I can suggest one of the following solutions:

  1. Using local high level features: OpenCV includes SURF, so: for each frame, extract SURF features. Then build feature Kd-Tree (also in OpenCV), then match each two consecutive frames to find pairs of corresponding features. Feed those pairs into cvFindHomography to compute the homography between those frames. Warp frames according to (combined..) homographies to stabilize. This is, to my knowledge, a very robust and sophisticated approach, however SURF extraction and matching can be quite slow
  2. You can try to do the above with "less robust" features, if you expect only minor movement between two frames, e.g. use Harris corner detection and build pairs of corners closest to each other in both frames, feed to cvFindHomography then as above. Probably faster but less robust.

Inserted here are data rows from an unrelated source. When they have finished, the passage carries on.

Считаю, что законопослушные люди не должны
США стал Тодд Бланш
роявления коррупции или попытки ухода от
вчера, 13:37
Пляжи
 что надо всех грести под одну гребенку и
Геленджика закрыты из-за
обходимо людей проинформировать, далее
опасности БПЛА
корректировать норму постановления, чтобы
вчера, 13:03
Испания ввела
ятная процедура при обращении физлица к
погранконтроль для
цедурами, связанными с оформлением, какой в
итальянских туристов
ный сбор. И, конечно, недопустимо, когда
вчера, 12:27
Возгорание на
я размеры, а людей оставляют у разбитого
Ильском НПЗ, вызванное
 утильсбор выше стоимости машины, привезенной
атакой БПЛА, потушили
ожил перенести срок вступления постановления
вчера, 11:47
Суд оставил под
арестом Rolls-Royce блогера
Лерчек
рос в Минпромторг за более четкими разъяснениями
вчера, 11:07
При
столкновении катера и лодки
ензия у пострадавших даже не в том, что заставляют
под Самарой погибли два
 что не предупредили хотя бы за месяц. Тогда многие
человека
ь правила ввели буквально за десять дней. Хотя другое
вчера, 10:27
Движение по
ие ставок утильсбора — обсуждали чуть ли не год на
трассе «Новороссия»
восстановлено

  3. If you restrict movement to translation, you might be able to replace cvFindHomography with something more...simple, to just get the translation between feature-pairs (e.g. average)

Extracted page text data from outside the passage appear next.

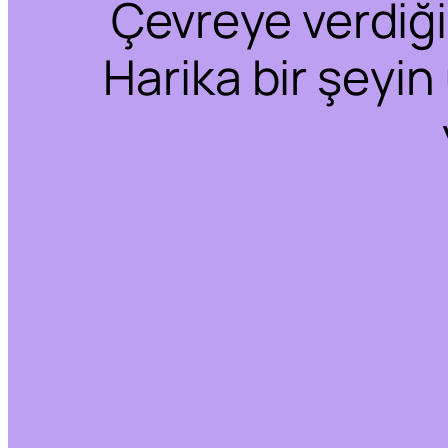
Çevreye verdiğim
Harika bir şeyin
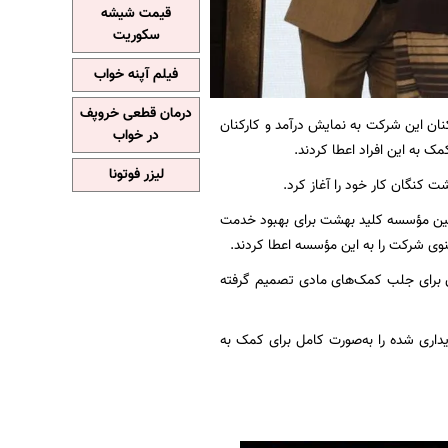
قیمت شیشه
سکوریت
فیلم آپنه خواب
درمان قطعی خروپف
نان این شرکت به نمایش درآمد و کارکنان
در خواب
 به این افراد اعطا کردند.
لیزر فوتونا
ان معلولین مؤسسه کلید بهشت برای بهبود خدمت
عنوی شرکت را به این مؤسسه اعطا کردند.
ان برای جلب کمک‌های مادی تصمیم گرفته
داری شده را به‌صورت کامل برای کمک به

  4. Use phase-correlation (ref. http://en.wikipedia.org/wiki/Phase_correlation), if you expect only translation between two frames. OpenCV includes DFT/FFT and IFFT, see the linked wikipedia article on formulas and explanation.

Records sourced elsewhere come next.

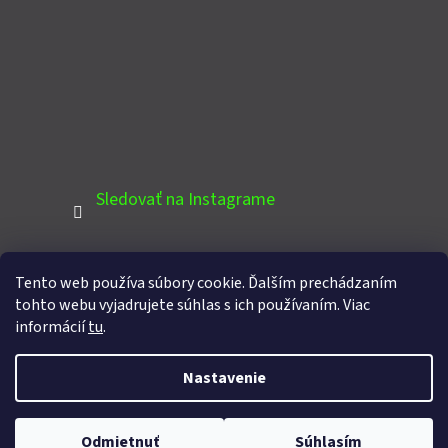
Sledovať na Instagrame
Tento web používa súbory cookie. Ďalším prechádzaním
PINTEREST
tohto webu vyjadrujete súhlas s ich používaním. Viac
informácií
tu
.
Nastavenie
Vytvoril Shoptet
Copyright 2026
Domcek-zahradny.sk
. Všetky práva
Odmietnuť
Súhlasím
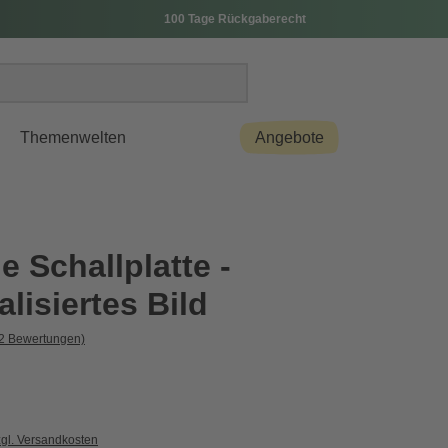
100 Tage Rückgaberecht
Themenwelten
Angebote
 Schallplatte -
lisiertes Bild
(2 Bewertungen)
zgl. Versandkosten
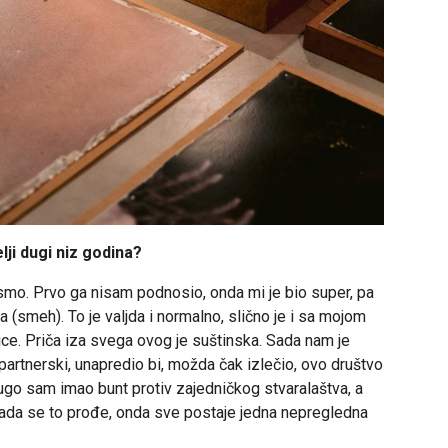
lji dugi niz godina?
jesmo. Prvo ga nisam podnosio, onda mi je bio super, pa
(smeh). To je valjda i normalno, slično je i sa mojom
ce. Priča iza svega ovog je suštinska. Sada nam je
 partnerski, unapredio bi, možda čak izlečio, ovo društvo
Dugo sam imao bunt protiv zajedničkog stvaralaštva, a
Kada se to prođe, onda sve postaje jedna nepregledna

EDIT Three remarks I should better mention explicitly, just in case:

  1. The homography based approach is likely very exact, so stationary object will remain stationary. However, homographies include perspective distortion and zoom as well so the result might look a bit..uncommon (or even distorted for some fast movements). Although exact, this might be less visually pleasing; so use this rather for further processing or, like, forensics. But you should try it out, could be super-pleasing for some scenes/movements as well.
  2. To my knowledge, at least several free video-stabilization tools use the phase-correlation. If you just want to "un-shake" the camera, this might be preferable.
  3. There is quite some research going on in this field. You'll find some a lot more sophisticated approaches in some papers (although they likely require more than just OpenCV).